>>>>>
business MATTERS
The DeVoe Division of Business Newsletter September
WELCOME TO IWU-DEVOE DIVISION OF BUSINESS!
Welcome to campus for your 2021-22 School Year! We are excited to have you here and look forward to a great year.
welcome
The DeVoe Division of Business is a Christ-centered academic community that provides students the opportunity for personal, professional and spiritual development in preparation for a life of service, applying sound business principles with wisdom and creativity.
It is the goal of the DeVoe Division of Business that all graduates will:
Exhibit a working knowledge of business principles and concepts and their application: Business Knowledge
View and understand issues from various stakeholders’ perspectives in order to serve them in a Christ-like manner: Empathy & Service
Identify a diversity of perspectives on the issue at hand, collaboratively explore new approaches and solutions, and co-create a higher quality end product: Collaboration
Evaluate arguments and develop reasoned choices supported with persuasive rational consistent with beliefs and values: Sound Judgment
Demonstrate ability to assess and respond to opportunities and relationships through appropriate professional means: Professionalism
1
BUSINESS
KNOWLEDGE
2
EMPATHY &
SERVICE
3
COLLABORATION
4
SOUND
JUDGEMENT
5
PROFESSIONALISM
<<<<<
**EXERCISE DESCRIPTION:**
Print out the whole of the material above exactly.

**WRITTEN REPLY:**
business MATTERS
The DeVoe Division of Business Newsletter September
WELCOME TO IWU-DEVOE DIVISION OF BUSINESS!
Welcome to campus for your 2021-22 School Year! We are excited to have you here and look forward to a great year.
welcome
The DeVoe Division of Business is a Christ-centered academic community that provides students the opportunity for personal, professional and spiritual development in preparation for a life of service, applying sound business principles with wisdom and creativity.
It is the goal of the DeVoe Division of Business that all graduates will:
Exhibit a working knowledge of business principles and concepts and their application: Business Knowledge
View and understand issues from various stakeholders’ perspectives in order to serve them in a Christ-like manner: Empathy & Service
Identify a diversity of perspectives on the issue at hand, collaboratively explore new approaches and solutions, and co-create a higher quality end product: Collaboration
Evaluate arguments and develop reasoned choices supported with persuasive rational consistent with beliefs and values: Sound Judgment
Demonstrate ability to assess and respond to opportunities and relationships through appropriate professional means: Professionalism
1
BUSINESS
KNOWLEDGE
2
EMPATHY &
SERVICE
3
COLLABORATION
4
SOUND
JUDGEMENT
5
PROFESSIONALISM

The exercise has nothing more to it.